Just throwing stuff at the wall here…
Search does two things - forms a subset of relevant pages, and orders the pages.
The first part, excluding unrelated pages, and the second part, ordering the pages, are probably not that different in practice since if you don’t look at result 1038 then it may as well have been excluded.
But I think the distinction is useful when considering how to approach search in an incremental way. I think the first part is probably easier than the second part.
The ordering consideration probably means the search will benefit from some additional context to help give the most relevant results for your particular situation. Google uses the example of searching for taj mahal for why context matters. “the perfect search engine should understand exactly what you mean and give you back exactly what you want”. I think both sides of the privacy debate have a strong case here…
Very early Safe Network search could be as simple as “ask your friend who’s really into boats which pages I should visit if I’m interested in buying a boat”. If the friend has appropriate knowledge and understands your situation, and they’ve read enough on Safe Network about boats, they can hopefully provide you some useful pages.
Maybe that’s a basis for the early search, have people who know where the good pages are on the network and keep track of content really closely, building a really human-level mapping of stuff. Almost like news aggregators, that kinda thing.
Then it can be extended to pagerank style automation and ranking, which is the same thing but automated and scaled up. It’s still more like asking a friend, since the results of that ranking are presumably stored locally and not on Safe Network and we have to actually ask the friend (ie the friend would suddenly know we’re interested in boats). At a basic functionality level there’s not that much difference between asking Tony-the-boat-friend about boats and asking google about anything. Both involve asking someone more knowledgable.
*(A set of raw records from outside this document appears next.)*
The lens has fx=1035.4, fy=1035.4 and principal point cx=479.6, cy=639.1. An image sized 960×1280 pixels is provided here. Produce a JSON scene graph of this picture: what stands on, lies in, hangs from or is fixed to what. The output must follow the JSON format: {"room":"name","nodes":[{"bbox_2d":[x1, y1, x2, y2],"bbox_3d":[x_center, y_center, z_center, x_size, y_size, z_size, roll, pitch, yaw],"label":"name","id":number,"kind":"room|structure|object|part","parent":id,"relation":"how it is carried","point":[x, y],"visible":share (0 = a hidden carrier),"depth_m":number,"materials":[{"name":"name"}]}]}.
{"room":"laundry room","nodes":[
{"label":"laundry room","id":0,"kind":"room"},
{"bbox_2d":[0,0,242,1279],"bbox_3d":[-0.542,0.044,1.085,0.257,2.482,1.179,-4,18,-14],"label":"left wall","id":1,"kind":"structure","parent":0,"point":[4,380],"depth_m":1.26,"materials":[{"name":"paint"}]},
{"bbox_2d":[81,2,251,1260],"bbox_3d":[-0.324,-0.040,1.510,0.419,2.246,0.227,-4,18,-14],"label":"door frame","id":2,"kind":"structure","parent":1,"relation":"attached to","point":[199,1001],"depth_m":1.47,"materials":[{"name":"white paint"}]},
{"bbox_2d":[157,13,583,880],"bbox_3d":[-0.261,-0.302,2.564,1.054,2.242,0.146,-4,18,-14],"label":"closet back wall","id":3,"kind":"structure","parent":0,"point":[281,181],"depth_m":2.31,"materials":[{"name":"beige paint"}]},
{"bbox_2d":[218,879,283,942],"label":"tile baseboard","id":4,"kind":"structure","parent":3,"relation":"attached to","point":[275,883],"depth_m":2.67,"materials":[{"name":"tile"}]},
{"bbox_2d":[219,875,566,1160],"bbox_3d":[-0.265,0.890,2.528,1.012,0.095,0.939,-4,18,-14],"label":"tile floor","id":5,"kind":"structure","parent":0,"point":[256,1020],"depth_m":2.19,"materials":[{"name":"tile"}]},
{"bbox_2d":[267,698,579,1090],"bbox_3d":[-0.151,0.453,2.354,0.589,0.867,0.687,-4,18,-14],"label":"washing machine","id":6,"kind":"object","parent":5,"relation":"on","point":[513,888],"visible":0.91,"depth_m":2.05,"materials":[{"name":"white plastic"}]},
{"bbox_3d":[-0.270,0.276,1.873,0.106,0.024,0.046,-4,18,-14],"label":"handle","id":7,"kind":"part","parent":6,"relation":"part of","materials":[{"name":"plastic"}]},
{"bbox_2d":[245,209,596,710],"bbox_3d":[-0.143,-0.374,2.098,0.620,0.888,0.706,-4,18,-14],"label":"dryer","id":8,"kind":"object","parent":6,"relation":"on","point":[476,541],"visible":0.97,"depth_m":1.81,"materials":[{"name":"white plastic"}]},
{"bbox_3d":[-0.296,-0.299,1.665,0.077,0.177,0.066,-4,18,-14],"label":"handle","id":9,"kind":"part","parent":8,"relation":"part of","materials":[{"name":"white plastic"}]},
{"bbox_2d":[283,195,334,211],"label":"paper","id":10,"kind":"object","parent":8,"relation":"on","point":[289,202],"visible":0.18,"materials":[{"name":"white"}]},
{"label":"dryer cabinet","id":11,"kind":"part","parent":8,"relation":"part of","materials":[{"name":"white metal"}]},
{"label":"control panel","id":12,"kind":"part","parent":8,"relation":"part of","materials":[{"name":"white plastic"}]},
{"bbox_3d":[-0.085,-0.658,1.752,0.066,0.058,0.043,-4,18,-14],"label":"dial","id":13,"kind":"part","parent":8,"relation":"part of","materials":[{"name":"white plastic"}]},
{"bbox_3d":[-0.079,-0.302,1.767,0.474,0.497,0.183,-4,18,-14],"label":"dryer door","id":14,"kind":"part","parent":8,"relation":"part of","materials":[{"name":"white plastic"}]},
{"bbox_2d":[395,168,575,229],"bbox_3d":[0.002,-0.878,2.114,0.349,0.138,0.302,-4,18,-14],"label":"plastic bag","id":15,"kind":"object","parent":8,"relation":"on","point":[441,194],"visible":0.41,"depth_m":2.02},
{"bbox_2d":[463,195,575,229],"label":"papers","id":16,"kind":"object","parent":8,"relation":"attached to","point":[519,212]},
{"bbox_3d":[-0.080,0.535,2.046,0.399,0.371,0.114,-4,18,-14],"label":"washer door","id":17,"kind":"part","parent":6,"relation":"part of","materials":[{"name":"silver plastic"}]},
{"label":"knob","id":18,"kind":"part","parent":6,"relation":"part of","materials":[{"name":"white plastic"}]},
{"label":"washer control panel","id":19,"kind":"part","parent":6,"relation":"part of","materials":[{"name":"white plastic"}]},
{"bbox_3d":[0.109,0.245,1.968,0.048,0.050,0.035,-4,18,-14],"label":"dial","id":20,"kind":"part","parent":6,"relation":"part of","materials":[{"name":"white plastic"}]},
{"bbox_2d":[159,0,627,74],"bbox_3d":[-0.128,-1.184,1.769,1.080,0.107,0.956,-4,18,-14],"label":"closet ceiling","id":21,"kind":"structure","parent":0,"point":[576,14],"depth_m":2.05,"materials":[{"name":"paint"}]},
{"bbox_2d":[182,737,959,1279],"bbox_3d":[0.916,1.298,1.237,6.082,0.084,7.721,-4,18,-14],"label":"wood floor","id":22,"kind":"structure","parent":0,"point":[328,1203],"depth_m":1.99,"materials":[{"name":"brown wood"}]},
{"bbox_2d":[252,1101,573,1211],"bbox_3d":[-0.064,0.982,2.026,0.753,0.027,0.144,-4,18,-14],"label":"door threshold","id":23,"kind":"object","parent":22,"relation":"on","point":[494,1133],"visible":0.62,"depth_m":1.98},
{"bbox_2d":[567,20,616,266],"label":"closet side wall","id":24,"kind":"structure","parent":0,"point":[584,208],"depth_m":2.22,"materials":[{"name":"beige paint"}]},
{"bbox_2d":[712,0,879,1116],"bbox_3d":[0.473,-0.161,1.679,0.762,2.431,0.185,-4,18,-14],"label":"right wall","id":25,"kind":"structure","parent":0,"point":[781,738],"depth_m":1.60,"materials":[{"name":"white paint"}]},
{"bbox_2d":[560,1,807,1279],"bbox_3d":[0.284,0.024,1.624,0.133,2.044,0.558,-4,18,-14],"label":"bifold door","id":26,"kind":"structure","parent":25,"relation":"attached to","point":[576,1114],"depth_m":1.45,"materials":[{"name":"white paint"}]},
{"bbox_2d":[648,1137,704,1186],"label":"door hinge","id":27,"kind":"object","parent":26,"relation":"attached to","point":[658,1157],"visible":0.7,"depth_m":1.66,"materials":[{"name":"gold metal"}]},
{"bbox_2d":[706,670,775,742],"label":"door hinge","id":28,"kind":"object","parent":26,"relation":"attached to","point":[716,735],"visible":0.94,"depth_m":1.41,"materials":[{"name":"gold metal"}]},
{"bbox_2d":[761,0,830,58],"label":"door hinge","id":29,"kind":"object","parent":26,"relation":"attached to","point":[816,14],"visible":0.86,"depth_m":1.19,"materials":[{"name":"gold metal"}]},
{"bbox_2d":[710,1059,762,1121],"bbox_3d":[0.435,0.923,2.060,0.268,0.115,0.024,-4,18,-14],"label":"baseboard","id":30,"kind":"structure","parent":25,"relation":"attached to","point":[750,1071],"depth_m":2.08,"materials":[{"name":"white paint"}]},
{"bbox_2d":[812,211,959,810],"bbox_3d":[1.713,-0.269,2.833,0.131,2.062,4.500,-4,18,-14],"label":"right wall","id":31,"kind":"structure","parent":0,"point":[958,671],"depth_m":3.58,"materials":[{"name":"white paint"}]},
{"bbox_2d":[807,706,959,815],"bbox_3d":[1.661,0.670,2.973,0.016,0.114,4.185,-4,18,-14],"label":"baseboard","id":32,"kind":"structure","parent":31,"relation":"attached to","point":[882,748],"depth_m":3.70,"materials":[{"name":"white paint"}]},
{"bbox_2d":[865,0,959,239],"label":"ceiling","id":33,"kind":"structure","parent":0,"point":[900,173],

The hard part of scaling up will be improved ordering from added context. Google can do this automatically because of how much they already know about each person, from their searches but also from their gmail, maps, ip etc. On Safe Network this context will need to be supplied for each search. Is the search query itself context? In some way yes, but it’s such a strong piece of context that it probably deserves to remain conceptually distinct from the other stuff.
My feeling is someone will probably design a standard format for supplying context (including techniques for privacy etc) and this context-stuff will be managed automatically by some personal-assistant type algorithm that runs on your machine and ‘gets to know you’ and can fill the search context automatically each time.
But I’m not sure how to take the final step and put the search index data into Safe Network itself. It seems to me that we will always be finding better ways to ‘ask a friend’ to tell us some of their ‘knowledge’. You could just say Tony-the-boat-friend uploads once a week his best boat links, and google could do the same for all searches, but I’m not sure how practical or desirable that would be.
It’s also worth asking how will we submit a search query on Safe Network? Would it be like sending an email to google and google responds with another email containing the results? Most likely it will be direct p2p (as in my computer to google computers), so we really do end up just talking to google almost exactly like happens now.